*EXERCISE INPUT*
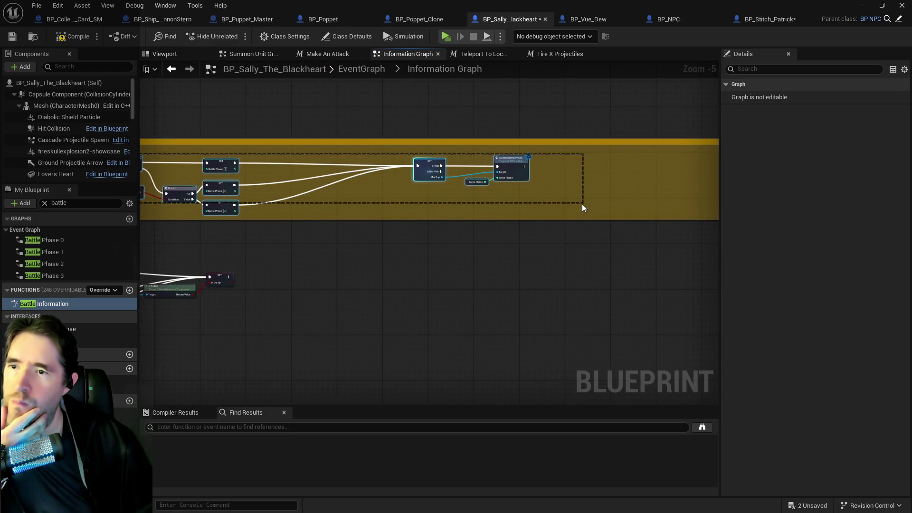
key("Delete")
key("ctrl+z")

==

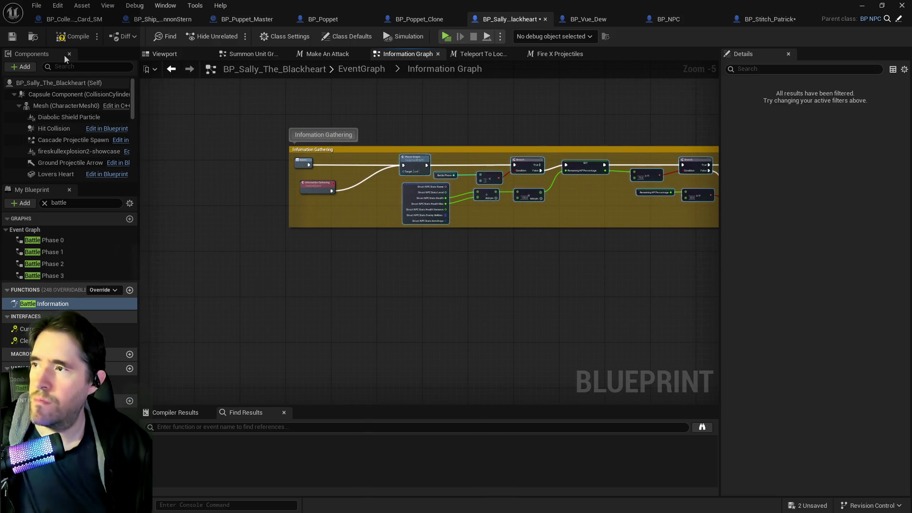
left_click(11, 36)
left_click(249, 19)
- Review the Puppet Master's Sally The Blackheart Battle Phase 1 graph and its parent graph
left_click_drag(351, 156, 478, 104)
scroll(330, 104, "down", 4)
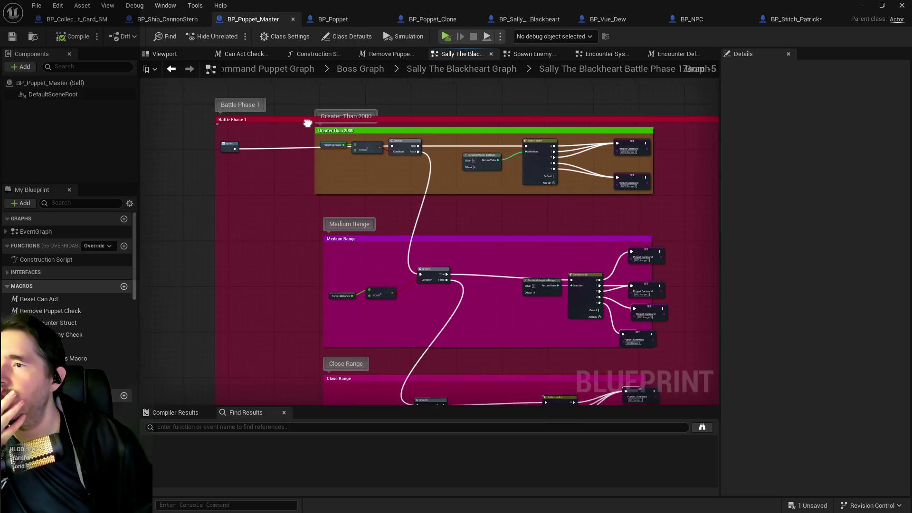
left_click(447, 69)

*THE PROBLEM*
Set down, exactly as written above, each line from the one with "left_click(11, 36)" through the one with "left_click(447, 69)", and skip the pictures.

*RESULT OF THE EXERCISE*
left_click(11, 36)
left_click(249, 19)
- Review the Puppet Master's Sally The Blackheart Battle Phase 1 graph and its parent graph
left_click_drag(351, 156, 478, 104)
scroll(330, 104, "down", 4)
left_click(447, 69)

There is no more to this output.